Arrow-right Camera
The Spokesman-Review Newspaper
Spokane, Washington  Est. May 19, 1883

Lower Interest Rates Are Bullish For Bank Stocks

Associated Press

While hopes for lower interest rates have energized many stock market niches in the early weeks of 1995, few have shown more obvious benefits than bank stocks.

Dow Jones’s industry-group index of money-center banks climbed 9.29 percent through the third week of February, and that was before hints from the Fed it might cease tightening credit, and the announcement of the proposed acquisition of Shawmut National by Fleet Financial in a merger of big Northeast banks.

That marked a significant comeback from the group’s declines in 1994 as the Federal Reserve repeatedly tightened credit conditions.

But analysts who follow the industry on Wall Street tempered their enthusiasm over all the news with a generous measure of caution.

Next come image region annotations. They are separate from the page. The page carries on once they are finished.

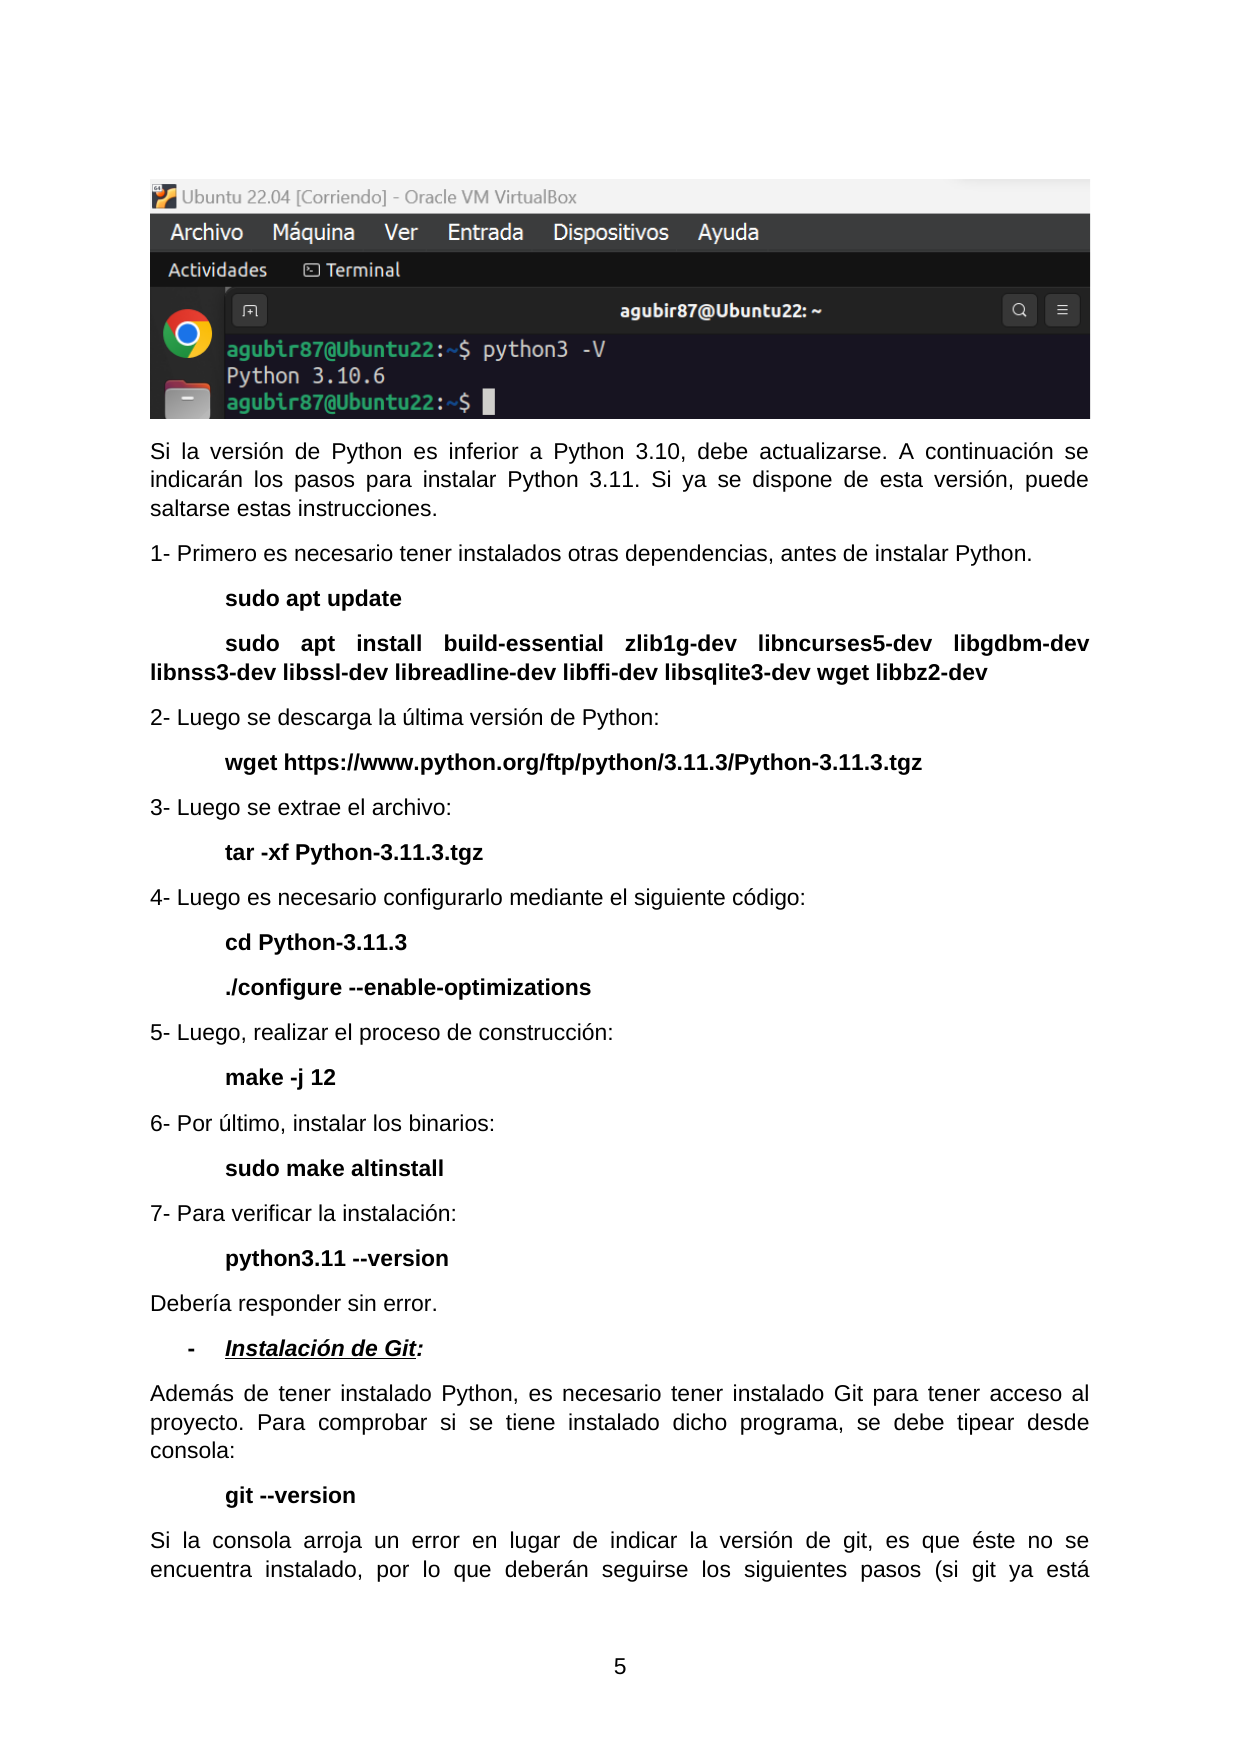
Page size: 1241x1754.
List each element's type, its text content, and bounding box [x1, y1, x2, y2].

text make -j 12 [150, 1064, 1090, 1091]
text 7- Para verificar la instalación: [150, 1200, 1090, 1226]
text 3- Luego se extrae el archivo: [150, 794, 1090, 820]
picture [150, 179, 1091, 419]
text ./configure --enable-optimizations [150, 974, 1090, 1001]
text sudo apt install build-essential zlib1g-dev libncurses5-dev libgdbm-dev libnss3-dev libssl-dev libreadline-dev libffi-dev libsqlite3-dev wget libbz2-dev [150, 630, 1090, 685]
text 4- Luego es necesario configurarlo mediante el siguiente código: [150, 884, 1090, 910]
text 2- Luego se descarga la última versión de Python: [150, 703, 1090, 730]
text cd Python-3.11.3 [150, 929, 1090, 955]
text git --version [150, 1482, 1090, 1508]
text sudo apt update [150, 585, 1090, 611]
text Además de tener instalado Python, es necesario tener instalado Git para tener acceso al proyecto. Para comprobar si se tiene instalado dicho programa, se debe tipear desde consola: [150, 1380, 1090, 1463]
text sudo make altinstall [150, 1154, 1090, 1181]
text 1- Primero es necesario tener instalados otras dependencias, antes de instalar Python. [150, 540, 1090, 566]
text wget https://www.python.org/ftp/python/3.11.3/Python-3.11.3.tgz [150, 749, 1090, 775]
list Instalación de Git: [187, 1335, 1090, 1361]
text 5- Luego, realizar el proceso de construcción: [150, 1019, 1090, 1046]
text 6- Por último, instalar los binarios: [150, 1109, 1090, 1136]
text tar -xf Python-3.11.3.tgz [150, 839, 1090, 865]
text Si la versión de Python es inferior a Python 3.10, debe actualizarse. A continuación se indicarán los pasos para instalar Python 3.11. Si ya se dispone de esta versión, puede saltarse estas instrucciones. [150, 438, 1090, 521]
text Si la consola arroja un error en lugar de indicar la versión de git, es que éste no se encuentra instalado, por lo que deberán seguirse los siguientes pasos (si git ya está [150, 1527, 1090, 1582]
text python3.11 --version [150, 1245, 1090, 1271]
text Debería responder sin error. [150, 1290, 1090, 1316]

Banks benefit in a variety of ways from falling interest rates, which tend to stimulate demand for loans and push up the value of bonds and other interest-bearing securities that many banks own in large quantities.

“Loan demand remains very strong,” say Chris Kotowski and Cheryl Swaim, analysts at Oppenheimer & Co., in a recent report on the banking business. “In addition, we note that the group remains statistically cheap.

“While the group in general seems to be poised to do well for the next several months,” they add, “the latter stages of the banking cycle are approaching.”

Kotowski and Swain also warn that bank stocks over the past decade have followed a pattern of faring much better in the first half of the year, with an average gain of 18 percent, than they did in the second half, with an average loss of 4 percent.

Thomas Brown, banking analyst at the brokerage firm of Donaldson, Lufkin & Jenrette Inc., argues that investors who focus on a turn in interest rates and other relatively short-term developments risk overlooking longer-term changes that stand to shake up the world of banking.

“The future of banking involves dramatic, not incremental, change from the past,” Brown declares. “As a result of such change, much greater differentiation will develop in the earnings and stock price performance of banking companies.”